Filth

Oct. 28th, 2008 09:20 pm
fpb: (Default)
[personal profile] fpb
If the BBC were an organization with any respect for decency, Jonathan Ross would have been sacked on the spot, and Russell Brand blacklisted for life. Once upon a time, a man caught doing anything half as dishonourable would have been quietly approached by colleagues and left alone in a room with a tot of brandy and a loaded pistol.

Date: 2008-10-28 09:39 pm (UTC)
From: [identity profile] elegant-bonfire.livejournal.com
Uh oh,who are these guys and what did they do?

Date: 2008-10-28 10:19 pm (UTC)
filialucis: (wtf)
From: [personal profile] filialucis
I second the question.

And I love your icon. :)

Date: 2008-10-28 10:28 pm (UTC)
From: [identity profile] tashmania.livejournal.com
To be honest I have no idea why they're on the air in the first place. I've never found either of them funny, and the whole sorry saga just reinforces their pointlessness. How they could think their behaviour was anything but childish and crude, I do not know.

Date: 2008-10-28 10:40 pm (UTC)
From: [identity profile] fpb.livejournal.com
This: http://www.independent.co.uk/opinion/commentators/terence-blacker/terence-blacker-when-did-bullying-become-acceptable-975457.html

And bear in mind that I deliberately went to the hardest-left, most unsympathetic, most pro-BBC newspaper in Britain.

Russell Brand is the British "comedian" who so endeared himself with Americans recently by telling them that the were morons if they voted for McCain.

Date: 2008-10-28 10:41 pm (UTC)
From: [identity profile] fpb.livejournal.com
This: http://www.independent.co.uk/opinion/commentators/terence-blacker/terence-blacker-when-did-bullying-become-acceptable-975457.html

And I have gone for the description to the most left-wing, pro-BBC newspaper in Britain. This is not a party matter: everyone is outraged.
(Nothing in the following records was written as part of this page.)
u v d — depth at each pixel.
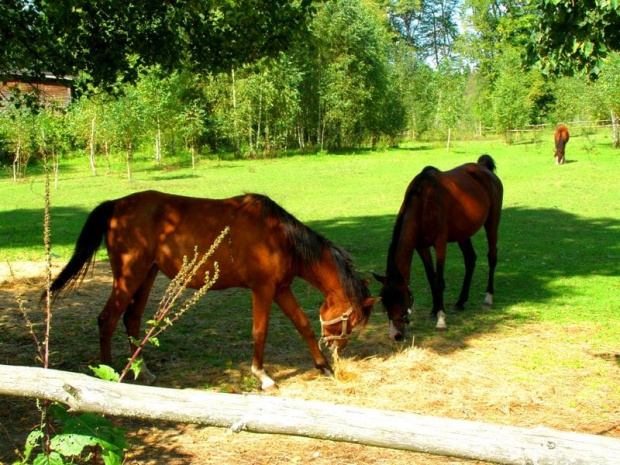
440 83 41.31
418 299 8.73
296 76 35.84
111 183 24.33
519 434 2.02
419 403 5.04
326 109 39.78
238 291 9.43
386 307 6.29
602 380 5.53
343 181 24.56
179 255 5.27
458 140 52.03
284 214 5.29
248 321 7.67
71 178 26.81
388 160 34.38
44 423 2.89
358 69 39.78
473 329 7.20
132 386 2.27
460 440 2.04
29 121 22.25
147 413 2.21
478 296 8.89
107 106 25.84
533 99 48.91
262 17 7.95
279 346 6.68
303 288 9.45
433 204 7.00
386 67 44.56
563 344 6.59
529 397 5.14
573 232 14.07
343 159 35.38
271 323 7.61
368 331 7.20
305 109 39.47
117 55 7.72
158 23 7.74
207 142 38.19
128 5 7.44
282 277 5.29
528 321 7.50
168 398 2.22
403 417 2.11
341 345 5.57
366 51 40.03
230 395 2.24
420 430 2.07
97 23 7.49
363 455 4.16
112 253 5.41
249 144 36.09
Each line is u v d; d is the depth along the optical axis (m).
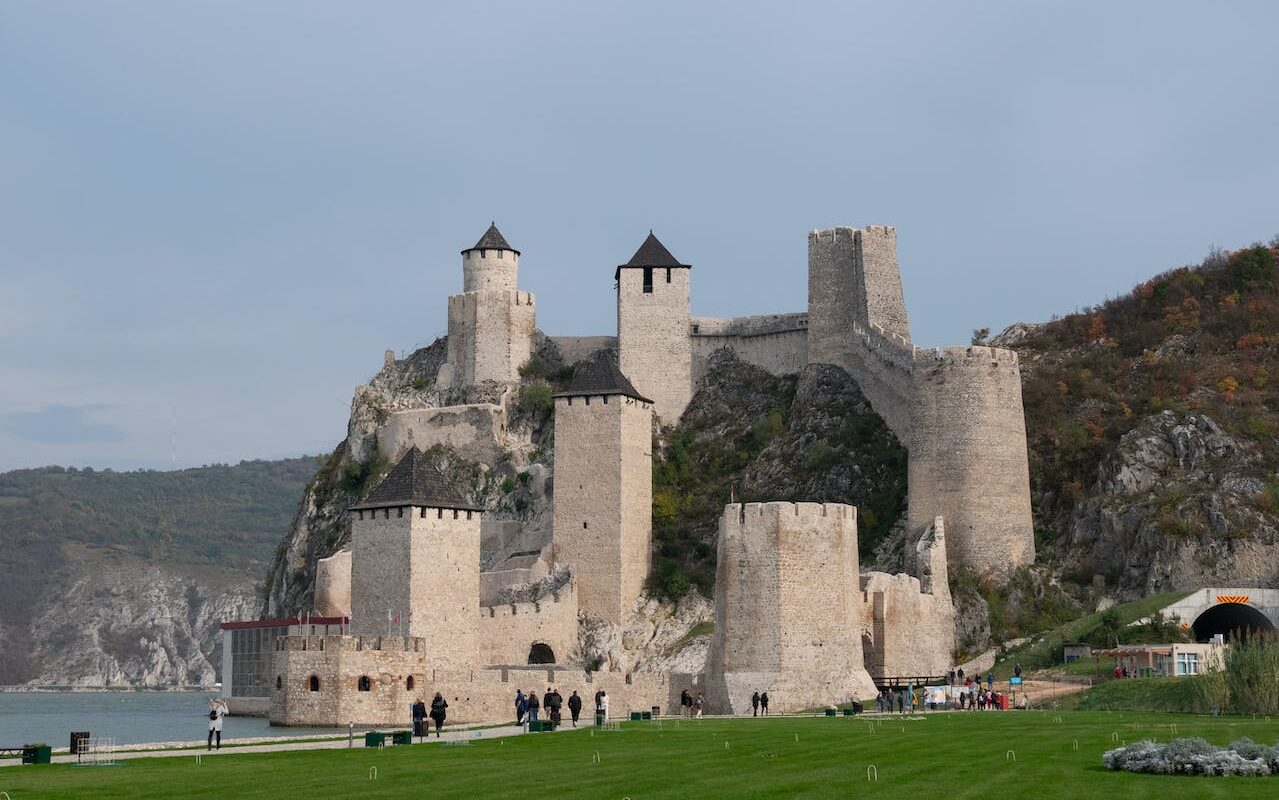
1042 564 114.56
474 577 102.00
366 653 87.94
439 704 70.31
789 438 134.75
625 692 94.31
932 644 104.75
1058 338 142.50
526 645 114.12
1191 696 76.88
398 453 150.62
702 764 49.69
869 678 91.69
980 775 44.88
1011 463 114.62
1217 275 144.00
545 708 86.12
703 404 146.25
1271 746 48.72
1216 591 100.69
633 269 148.38
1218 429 117.94
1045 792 41.03
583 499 122.06
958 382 114.81
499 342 153.38
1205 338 134.50
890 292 135.25
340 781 46.16
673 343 147.62
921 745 54.78
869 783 43.38
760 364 147.25
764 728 67.19
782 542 89.25
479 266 155.50
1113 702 80.38
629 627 119.19
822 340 138.38
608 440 122.06
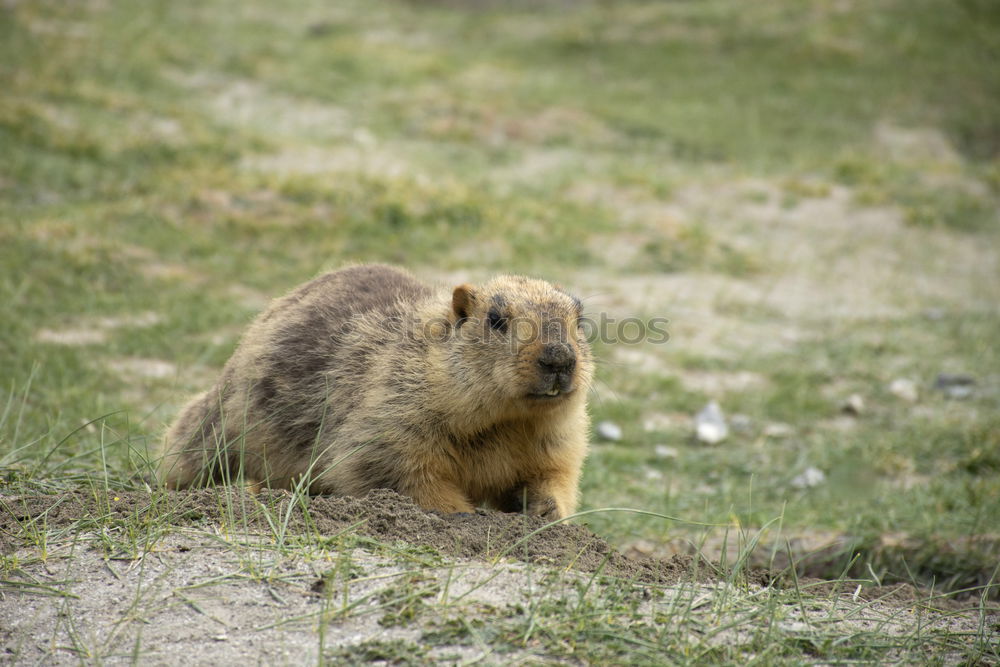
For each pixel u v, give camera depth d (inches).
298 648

Date: 2008-10-28 10:49 pm (UTC)
From: [identity profile] elegant-bonfire.livejournal.com
I would hope they get fired, but unfortunately this kind of stuff is stock in trade for a lot of "morning show" radio DJs over here. The one that comes to mind right now is the two DJs in NYC who instigated someone to have sex in St.Patrick's Cathedral. Those two did get fired, I believe.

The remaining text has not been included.